Chipotle: New Health Outbreak, New Short
Chipotle Mexican Grill Inc. (CMG), the trendy Mexican-style restaurant chain founded in 1993, develops and operates more than 198 Chipotle Mexican Grill restaurants in the United States, 29 international restaurants and 23 non-Chipotle style restaurants. Denver-based CMG has become famous for its unique food services, while also becoming infamous for its candidacy as a long-term short position.
Since 2015, CMG has signaled its short-selling potential and has been continuously recommended as a short. CMG relished its notoriety and its growth rate in 2015, sending the equity to an all-time high of $758.61 with a market cap of $15.19 billion, an earnings per share of 16.76 and a P/E ratio of 29.07.
In the fall of 2015 the E. Coli outbreak at various stores in multiple locations across the United States, and the subsequent media coverage generated by the Center for Disease Control’s 2016 formal declaration of its direct association, led CMG to slash its sales and earnings forecast. This sent the stock’s price plunging from its then 52-week high of $521.52, a market cap of $12.82 billion, EPS of 0.77 and P/E ratio of 525.84, as of March 8 2017. During the same period, CMG was faced with a secondary offering of $2.9 million shares by a prominent shareholder activist, which further reducing the market’s trust in CMG.
In July 2017 it was reported and confirmed that 130 customers in Sterling, Va., were contaminated by food from a Chipotle restaurant and infected by the norovirus. CMG has been unable to distance itself from its food poisoning reputation, and solidified its June 2017 guidance warning that CMG’s operating costs would be higher, and that its promotional mitigation costs would rise significantly. Despite CMG’s multifaceted attempts to recover from its damaging and hurtful press coverage as well as hindered goodwill, CMG’s stock has continued to decline. Its continuous disappointing earnings have reinforced it as a volatile short position, with more declines in the offing.
Technical picture
CMG warrants lower P/E multiples to reflect today’s slower growth rate versus its competitors. It has plunged with a down gap since mid-October 2015 with multiple plunge milestones.

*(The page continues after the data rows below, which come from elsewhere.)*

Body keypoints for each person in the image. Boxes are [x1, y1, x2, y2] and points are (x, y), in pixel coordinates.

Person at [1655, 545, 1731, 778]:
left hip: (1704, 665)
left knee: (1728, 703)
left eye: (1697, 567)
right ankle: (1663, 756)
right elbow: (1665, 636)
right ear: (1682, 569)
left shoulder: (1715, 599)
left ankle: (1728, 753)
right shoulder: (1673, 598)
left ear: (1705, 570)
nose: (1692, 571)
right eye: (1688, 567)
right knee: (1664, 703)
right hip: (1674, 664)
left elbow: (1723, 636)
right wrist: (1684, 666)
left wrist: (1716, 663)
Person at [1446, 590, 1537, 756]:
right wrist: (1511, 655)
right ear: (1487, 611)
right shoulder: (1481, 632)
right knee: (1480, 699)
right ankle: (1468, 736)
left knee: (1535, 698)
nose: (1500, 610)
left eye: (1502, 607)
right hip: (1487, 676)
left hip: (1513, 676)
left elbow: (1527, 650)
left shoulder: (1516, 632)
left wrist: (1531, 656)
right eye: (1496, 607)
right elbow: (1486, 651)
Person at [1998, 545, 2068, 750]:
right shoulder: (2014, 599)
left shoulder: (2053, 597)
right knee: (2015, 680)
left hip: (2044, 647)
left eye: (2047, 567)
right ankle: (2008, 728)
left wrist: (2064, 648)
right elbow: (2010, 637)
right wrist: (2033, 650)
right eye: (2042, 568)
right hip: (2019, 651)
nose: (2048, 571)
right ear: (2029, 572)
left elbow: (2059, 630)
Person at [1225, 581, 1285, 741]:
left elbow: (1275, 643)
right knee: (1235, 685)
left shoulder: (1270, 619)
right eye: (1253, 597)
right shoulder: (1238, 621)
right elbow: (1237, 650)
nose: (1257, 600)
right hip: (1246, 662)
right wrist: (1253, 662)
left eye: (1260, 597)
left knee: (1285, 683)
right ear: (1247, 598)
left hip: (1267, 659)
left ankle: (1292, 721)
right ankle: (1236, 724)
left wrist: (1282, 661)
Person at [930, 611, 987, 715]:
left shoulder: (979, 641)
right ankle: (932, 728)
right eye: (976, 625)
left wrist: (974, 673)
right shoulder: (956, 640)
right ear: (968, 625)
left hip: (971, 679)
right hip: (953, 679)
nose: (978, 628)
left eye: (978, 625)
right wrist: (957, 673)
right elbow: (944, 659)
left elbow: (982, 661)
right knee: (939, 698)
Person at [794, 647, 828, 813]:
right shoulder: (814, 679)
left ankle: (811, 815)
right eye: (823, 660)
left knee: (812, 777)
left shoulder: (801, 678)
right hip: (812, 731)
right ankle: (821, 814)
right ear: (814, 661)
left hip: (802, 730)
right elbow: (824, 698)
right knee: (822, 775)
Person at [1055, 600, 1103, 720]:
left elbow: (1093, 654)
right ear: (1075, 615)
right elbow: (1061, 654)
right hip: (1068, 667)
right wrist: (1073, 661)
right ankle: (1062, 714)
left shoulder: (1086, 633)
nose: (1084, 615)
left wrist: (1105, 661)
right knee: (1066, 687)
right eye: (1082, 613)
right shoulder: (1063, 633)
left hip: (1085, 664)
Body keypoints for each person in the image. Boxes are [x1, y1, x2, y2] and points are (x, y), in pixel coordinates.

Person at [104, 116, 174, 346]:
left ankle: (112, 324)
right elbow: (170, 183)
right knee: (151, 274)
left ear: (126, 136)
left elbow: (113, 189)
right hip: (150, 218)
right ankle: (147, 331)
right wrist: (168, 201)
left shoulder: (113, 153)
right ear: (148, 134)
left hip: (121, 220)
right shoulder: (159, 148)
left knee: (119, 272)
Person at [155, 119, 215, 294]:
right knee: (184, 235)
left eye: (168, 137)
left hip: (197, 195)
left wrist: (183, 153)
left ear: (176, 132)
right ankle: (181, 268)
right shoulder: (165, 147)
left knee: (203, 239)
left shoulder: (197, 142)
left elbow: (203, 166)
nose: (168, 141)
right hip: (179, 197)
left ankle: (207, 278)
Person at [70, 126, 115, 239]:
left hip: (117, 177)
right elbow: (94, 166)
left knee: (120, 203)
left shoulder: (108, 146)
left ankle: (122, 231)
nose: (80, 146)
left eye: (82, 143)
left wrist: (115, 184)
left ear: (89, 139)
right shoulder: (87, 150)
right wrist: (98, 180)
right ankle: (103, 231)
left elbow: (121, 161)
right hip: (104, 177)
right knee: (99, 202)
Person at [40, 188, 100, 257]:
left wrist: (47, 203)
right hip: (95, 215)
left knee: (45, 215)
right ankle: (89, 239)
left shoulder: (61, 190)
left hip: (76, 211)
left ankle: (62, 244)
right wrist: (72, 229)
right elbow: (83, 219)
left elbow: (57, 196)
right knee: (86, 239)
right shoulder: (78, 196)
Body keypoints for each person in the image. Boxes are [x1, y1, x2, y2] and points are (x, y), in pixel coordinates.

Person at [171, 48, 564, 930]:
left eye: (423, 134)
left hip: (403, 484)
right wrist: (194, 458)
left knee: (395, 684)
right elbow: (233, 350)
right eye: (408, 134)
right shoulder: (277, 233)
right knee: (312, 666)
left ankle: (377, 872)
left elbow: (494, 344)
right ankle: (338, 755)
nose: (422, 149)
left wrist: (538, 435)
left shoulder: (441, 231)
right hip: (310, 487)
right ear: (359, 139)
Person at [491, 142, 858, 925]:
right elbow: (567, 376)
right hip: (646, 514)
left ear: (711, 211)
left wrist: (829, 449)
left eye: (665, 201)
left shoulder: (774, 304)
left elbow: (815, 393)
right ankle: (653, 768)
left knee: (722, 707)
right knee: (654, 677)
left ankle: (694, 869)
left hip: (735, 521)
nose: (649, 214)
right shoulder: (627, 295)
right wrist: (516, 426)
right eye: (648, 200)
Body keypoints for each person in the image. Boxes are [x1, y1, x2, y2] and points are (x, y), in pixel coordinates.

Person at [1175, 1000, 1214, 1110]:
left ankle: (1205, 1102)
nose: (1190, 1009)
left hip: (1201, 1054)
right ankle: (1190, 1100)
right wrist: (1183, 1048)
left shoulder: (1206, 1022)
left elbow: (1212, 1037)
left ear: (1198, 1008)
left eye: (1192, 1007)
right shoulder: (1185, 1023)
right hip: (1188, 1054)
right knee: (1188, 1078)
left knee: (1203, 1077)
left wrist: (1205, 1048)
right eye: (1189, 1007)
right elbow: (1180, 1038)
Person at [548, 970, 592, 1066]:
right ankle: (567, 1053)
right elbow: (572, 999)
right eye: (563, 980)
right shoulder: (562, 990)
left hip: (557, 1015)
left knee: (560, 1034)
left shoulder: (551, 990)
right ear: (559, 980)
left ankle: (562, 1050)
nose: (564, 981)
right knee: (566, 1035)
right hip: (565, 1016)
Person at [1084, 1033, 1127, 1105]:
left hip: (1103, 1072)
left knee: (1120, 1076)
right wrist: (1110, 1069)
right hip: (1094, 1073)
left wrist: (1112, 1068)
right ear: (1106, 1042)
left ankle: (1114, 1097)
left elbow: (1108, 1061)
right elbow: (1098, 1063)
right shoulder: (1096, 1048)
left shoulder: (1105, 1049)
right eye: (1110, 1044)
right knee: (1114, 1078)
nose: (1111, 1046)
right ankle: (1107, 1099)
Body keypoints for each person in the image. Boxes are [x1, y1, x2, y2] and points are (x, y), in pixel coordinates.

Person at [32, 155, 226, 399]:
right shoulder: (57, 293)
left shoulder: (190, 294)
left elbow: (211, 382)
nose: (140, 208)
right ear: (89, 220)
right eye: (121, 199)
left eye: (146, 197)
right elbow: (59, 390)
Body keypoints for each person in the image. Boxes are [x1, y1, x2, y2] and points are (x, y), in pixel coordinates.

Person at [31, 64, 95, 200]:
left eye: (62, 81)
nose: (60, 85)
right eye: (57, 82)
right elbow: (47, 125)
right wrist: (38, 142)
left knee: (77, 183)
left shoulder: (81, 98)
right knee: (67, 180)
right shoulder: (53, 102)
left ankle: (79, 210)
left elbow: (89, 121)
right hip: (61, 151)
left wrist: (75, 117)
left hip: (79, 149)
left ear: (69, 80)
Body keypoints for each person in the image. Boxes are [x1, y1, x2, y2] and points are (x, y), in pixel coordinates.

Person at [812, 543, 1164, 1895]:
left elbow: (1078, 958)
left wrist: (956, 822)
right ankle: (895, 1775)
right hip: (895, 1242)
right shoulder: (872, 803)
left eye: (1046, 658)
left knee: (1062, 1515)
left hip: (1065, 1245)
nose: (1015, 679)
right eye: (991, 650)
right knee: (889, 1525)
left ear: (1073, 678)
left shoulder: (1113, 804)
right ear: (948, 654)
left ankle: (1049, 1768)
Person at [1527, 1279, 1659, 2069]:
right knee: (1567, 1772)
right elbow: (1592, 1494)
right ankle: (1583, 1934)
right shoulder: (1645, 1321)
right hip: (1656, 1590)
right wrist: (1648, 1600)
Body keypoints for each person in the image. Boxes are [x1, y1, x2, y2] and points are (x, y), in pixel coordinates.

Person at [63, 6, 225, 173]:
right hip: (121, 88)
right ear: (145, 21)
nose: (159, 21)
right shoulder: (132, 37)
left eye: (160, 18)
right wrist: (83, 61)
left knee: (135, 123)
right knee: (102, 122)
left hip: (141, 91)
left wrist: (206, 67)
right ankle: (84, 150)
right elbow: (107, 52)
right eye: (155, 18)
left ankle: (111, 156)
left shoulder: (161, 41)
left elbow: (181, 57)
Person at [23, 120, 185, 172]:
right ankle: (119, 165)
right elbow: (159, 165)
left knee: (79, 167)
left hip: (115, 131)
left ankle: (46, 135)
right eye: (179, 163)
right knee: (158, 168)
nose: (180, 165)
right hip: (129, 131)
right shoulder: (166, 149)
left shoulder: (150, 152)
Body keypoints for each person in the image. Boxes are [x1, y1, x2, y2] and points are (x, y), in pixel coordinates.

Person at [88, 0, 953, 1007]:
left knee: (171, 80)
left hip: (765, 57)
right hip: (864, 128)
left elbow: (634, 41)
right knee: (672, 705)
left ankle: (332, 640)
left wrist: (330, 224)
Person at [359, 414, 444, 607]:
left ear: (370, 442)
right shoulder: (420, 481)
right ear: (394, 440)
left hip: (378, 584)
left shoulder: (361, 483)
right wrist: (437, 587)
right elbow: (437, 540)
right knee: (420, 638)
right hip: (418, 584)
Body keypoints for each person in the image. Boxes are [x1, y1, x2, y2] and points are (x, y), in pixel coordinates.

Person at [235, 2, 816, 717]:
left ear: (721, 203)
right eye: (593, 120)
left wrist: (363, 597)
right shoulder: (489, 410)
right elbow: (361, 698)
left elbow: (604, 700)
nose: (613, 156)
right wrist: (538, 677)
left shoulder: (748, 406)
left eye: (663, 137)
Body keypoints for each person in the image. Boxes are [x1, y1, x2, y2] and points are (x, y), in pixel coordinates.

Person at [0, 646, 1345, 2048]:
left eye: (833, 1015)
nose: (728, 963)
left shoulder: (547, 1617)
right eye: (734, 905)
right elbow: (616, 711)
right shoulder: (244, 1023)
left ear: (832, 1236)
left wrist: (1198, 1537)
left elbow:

CMG soared above its 50- and 200-day moving averages in late March 2017 after straddling those averages for most of Q1, establishing a clear reverse head-and -shoulder pattern before finally topping at $499 on May 16. CMG then began a stark decline, breaking below its 50- and 200-day MA in June as well as its 50-week MA.
The sell-off accelerated in July following the norovirus outbreak. CMG took out its three-and-a-half year October 2016 low, making the next clear technical support level the 2012 low around $240 (see “Big level,” below). This accelerated weakness pushed CMG into a Death Cross on Aug. 2, with the 50-day SMA crossing below the 200-day SMA, while the market traded below both. CMG last entered a Death Cross in late November 2016 and subsequently dropped from $576 to just below $400 in six weeks. It entered a Golden Cross (the bullish opposite of a Death Cross) this past March before rebounding 25%.
CMG’s troubles are clearly not over, and the recent fundamental weakness following the norovirus outbreak has created extreme technical damage.
Disclosure: The author has a short position in CMG.